Born in 1928, Jack Robinson grew up in Clarksdale, Mississippi, in the heart of the Mississippi Delta. He attended Tulane University and remained in New Orleans where he worked as a graphic artist, focusing on photography only as a hobby. His early street portraits documented the rich culture of New Orleans and captured the charm and bustle of the French Quarter and the Central Business District. His photographs of gay Mardi Gras show a society well ahead of its time.

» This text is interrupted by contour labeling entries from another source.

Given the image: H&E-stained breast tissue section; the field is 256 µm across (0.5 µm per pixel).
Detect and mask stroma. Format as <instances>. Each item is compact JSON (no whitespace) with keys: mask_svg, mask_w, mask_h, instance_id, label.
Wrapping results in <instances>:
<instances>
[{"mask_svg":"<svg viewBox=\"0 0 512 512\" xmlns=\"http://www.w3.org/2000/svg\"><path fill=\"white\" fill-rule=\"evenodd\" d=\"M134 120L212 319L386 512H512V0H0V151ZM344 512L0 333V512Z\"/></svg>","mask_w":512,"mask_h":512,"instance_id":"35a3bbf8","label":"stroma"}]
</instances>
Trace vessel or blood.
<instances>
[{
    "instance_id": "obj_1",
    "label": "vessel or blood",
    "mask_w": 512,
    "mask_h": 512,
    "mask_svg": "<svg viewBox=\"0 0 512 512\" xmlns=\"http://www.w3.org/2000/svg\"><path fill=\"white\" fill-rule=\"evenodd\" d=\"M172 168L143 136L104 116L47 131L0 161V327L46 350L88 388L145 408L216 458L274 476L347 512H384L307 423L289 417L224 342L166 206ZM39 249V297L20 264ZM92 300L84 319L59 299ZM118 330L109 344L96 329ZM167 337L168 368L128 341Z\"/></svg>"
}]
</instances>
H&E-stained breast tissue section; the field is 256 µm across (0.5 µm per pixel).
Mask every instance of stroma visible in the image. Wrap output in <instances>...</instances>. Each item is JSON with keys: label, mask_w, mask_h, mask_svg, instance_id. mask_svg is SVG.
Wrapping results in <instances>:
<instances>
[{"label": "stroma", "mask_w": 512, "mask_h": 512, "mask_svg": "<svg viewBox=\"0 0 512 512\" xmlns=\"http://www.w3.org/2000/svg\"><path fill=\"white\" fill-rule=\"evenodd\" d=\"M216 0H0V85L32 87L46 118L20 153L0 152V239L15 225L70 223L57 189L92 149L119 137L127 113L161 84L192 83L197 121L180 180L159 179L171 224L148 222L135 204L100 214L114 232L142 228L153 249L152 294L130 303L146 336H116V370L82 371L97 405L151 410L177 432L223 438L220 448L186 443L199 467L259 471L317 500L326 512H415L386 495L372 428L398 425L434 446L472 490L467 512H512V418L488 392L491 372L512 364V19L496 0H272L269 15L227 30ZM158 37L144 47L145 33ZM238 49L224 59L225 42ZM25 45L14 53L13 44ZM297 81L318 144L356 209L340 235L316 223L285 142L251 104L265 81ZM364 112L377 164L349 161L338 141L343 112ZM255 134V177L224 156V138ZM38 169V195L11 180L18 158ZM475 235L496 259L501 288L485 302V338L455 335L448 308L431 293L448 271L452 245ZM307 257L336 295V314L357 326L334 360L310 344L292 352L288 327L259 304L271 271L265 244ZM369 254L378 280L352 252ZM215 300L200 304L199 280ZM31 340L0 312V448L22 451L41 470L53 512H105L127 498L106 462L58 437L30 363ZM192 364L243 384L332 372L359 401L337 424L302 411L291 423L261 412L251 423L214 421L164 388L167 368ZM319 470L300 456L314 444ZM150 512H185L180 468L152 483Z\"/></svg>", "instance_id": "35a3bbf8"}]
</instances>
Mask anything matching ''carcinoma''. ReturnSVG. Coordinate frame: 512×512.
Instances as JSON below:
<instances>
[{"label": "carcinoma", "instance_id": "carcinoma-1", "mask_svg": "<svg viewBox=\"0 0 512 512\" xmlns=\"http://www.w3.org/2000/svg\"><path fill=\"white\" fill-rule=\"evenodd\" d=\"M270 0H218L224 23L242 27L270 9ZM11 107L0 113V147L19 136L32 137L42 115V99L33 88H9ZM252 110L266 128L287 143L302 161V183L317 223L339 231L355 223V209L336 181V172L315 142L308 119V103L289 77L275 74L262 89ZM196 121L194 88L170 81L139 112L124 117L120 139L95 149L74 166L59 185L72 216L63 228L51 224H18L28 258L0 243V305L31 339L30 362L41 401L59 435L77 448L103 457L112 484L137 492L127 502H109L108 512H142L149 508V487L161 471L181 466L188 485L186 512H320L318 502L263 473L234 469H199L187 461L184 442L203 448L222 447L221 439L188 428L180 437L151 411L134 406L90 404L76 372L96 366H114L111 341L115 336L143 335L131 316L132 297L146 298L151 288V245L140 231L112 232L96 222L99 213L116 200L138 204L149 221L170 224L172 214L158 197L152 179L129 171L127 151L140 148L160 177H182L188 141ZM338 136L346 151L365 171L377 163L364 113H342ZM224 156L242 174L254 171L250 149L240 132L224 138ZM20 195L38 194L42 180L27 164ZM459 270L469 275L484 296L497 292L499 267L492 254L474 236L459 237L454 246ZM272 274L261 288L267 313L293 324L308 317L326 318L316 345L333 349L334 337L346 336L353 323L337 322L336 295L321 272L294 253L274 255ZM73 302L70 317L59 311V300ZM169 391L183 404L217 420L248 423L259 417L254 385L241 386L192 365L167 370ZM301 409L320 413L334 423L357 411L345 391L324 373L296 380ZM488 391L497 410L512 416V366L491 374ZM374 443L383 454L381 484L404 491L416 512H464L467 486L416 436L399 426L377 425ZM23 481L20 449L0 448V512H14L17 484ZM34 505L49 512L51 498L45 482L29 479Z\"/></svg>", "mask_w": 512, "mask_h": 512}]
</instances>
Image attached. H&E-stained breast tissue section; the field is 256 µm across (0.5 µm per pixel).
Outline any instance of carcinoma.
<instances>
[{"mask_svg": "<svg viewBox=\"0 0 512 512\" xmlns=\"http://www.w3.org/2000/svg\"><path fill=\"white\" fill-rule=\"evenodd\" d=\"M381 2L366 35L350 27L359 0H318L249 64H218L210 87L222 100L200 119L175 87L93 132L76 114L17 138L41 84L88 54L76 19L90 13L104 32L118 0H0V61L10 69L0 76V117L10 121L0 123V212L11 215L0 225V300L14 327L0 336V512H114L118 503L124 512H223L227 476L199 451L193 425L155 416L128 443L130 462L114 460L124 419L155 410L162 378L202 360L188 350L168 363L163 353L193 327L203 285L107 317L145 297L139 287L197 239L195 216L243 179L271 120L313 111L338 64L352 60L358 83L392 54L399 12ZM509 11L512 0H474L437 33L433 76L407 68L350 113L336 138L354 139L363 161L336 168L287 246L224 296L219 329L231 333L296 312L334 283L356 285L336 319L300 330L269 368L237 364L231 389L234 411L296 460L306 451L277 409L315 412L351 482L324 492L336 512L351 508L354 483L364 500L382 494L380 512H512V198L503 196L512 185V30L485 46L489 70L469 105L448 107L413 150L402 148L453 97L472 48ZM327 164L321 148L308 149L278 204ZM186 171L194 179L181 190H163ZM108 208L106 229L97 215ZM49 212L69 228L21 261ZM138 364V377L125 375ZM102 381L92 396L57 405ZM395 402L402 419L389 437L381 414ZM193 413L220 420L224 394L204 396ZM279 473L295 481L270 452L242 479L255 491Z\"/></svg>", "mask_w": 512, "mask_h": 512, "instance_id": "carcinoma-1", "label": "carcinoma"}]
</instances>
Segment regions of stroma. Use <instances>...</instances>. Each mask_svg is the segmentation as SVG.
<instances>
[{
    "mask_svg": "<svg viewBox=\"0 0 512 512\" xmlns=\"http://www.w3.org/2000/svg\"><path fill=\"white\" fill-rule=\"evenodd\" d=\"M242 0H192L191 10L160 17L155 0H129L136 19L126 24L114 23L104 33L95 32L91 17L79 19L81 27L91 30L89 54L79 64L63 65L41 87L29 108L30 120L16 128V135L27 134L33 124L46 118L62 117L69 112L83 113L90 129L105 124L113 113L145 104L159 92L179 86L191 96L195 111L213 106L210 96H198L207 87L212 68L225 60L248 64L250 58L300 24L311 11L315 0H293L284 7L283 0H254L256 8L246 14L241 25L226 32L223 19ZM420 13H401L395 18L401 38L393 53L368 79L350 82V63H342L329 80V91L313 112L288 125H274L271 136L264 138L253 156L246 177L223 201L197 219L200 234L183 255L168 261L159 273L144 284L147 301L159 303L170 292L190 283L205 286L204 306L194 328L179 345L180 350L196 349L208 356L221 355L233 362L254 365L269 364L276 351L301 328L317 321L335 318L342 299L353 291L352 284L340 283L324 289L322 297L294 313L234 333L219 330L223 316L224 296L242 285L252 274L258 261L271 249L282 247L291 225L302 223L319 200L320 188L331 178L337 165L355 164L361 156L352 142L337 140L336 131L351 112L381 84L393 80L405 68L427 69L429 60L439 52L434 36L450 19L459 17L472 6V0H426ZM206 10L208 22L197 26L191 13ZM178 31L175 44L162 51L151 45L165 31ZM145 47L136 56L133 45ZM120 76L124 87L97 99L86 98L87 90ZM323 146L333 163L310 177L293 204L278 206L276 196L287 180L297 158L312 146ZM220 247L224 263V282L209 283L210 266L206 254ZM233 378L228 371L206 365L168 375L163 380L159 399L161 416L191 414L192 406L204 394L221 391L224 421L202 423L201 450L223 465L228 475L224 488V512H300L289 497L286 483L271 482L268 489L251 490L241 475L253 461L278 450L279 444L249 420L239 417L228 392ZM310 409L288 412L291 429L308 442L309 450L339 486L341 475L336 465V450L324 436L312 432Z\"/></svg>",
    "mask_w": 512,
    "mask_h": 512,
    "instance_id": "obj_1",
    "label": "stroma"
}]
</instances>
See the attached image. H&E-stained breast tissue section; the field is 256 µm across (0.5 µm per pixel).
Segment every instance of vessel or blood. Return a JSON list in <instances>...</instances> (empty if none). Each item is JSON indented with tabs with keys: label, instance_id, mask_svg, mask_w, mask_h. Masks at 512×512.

In 1955, Jack moved to New York to pursue a career in photography. He quickly proved his talent as a freelance fashion photographer and caught the eye of Carrie Donovan, then a fashion editor at the New York Times, who gave Jack regular fashion assignments for the Sunday Magazine. After only four years in New York, Jack reached something of a pinnacle for photographers: the cover of Life Magazine.

In 1965, along with Carrie Donovan, Jack moved to Diana Vreeland’s Vogue Magazine. Vreeland soon became a huge fan of Jack’s portrait work. Over the next seven years, the extent of Jack’s photography career, he completed hundreds of freelance assignments for Vogue, both portraits shot in Jack’s studio, as well as fashion shows and parties. In 1972, disheartened and stressed-out, Jack left New York and moved home to Memphis to help take care of his aging parents. He would never take another professional photography assignment again.

For the rest of his life, Jack designed stained glass, winning awards and commissions for some of the most spectacular windows in Memphis and throughout the South. He mostly kept to himself and rarely if ever spoke of his time in New York. When he died of cancer in 1997, even the people in Memphis who knew him best were truly shocked when they discovered his history. Inside Jack’s simple apartment were box after box, each filled with envelope after envelope, all neatly organized, categorized, and labeled: New Orleans, Canal Street, Mardi Gras, Mexico, Helena Rubenstein, Elizabeth Arden, Dior, Givenchy, Suzy Parker, Tina Turner, Elton John, Julie Christie, Sonny & Cher, Joni Mitchell, Leonard Cohen, The Who, Donald Sutherland, Lauren Bacall, Michael Caine, and on and on. Hundreds and hundreds of envelopes, each with negatives in glassine sleeves, contact sheets, some with Jack’s wax pencil notes, even the occasional print, prepared for a New York show that never happened. This was Jack’s legacy. He had told a few close friends that he wanted this work to be discovered, but only after he was gone. 

To fulfill Jack’s wishes, his executors have created The Jack Robinson Archive and The Robinson Gallery to preserve and promote his artistic legacy.